(Stored entries)
*****

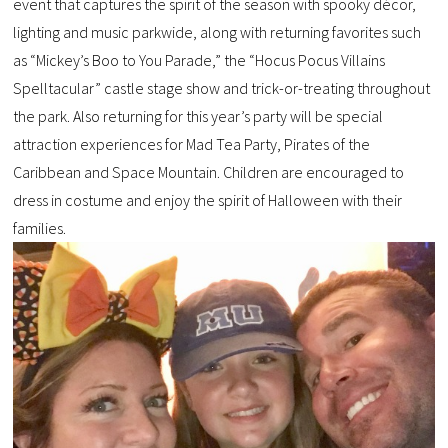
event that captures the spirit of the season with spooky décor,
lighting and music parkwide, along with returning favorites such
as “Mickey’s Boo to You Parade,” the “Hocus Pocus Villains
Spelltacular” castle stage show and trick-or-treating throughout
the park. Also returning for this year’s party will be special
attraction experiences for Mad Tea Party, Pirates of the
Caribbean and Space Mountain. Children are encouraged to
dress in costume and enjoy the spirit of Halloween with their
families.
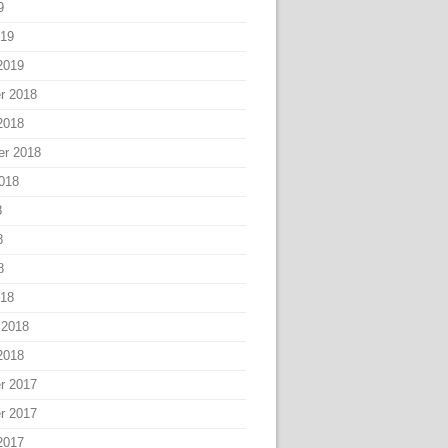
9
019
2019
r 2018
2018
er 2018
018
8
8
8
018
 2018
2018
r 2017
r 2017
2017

*****

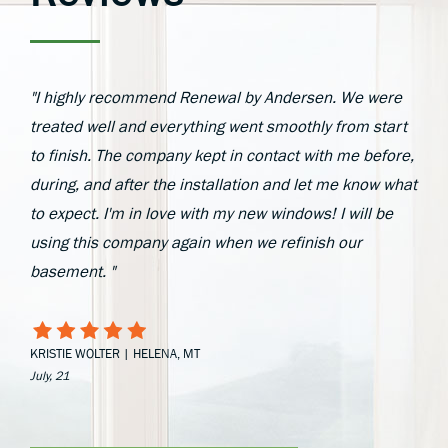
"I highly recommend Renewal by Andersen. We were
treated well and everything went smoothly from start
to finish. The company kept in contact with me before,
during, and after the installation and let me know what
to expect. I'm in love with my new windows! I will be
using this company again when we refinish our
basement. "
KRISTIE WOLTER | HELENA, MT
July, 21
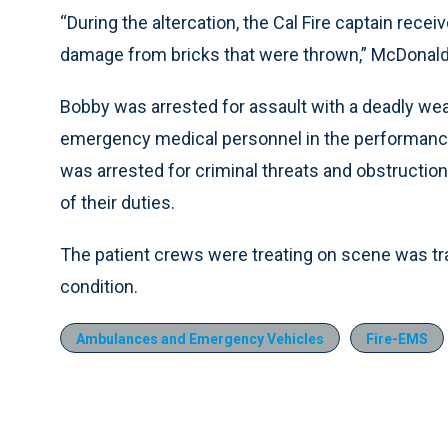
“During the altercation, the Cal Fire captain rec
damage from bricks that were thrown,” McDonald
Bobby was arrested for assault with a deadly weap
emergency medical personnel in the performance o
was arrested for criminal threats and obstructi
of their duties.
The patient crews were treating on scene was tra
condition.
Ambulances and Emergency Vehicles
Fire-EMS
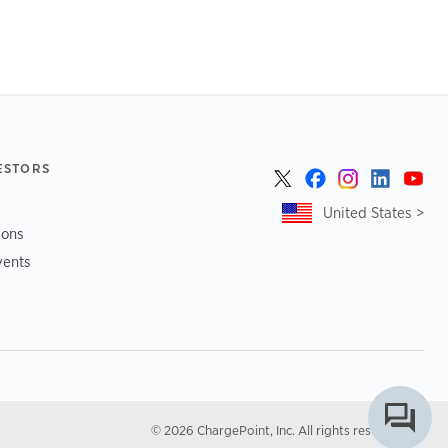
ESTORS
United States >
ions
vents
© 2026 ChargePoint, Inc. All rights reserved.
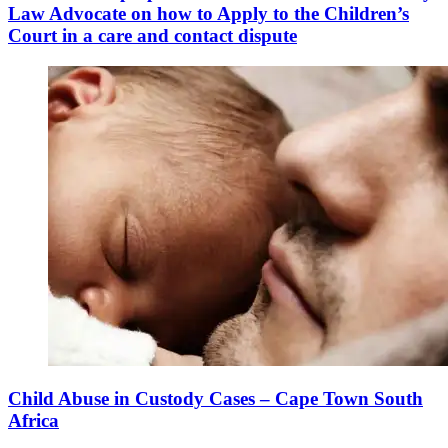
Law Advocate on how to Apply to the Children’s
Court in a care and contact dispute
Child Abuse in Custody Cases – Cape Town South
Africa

*****

Task to carry out
From the records above, count the lines that contain "returning". Only the number should be written.

Exercise response
2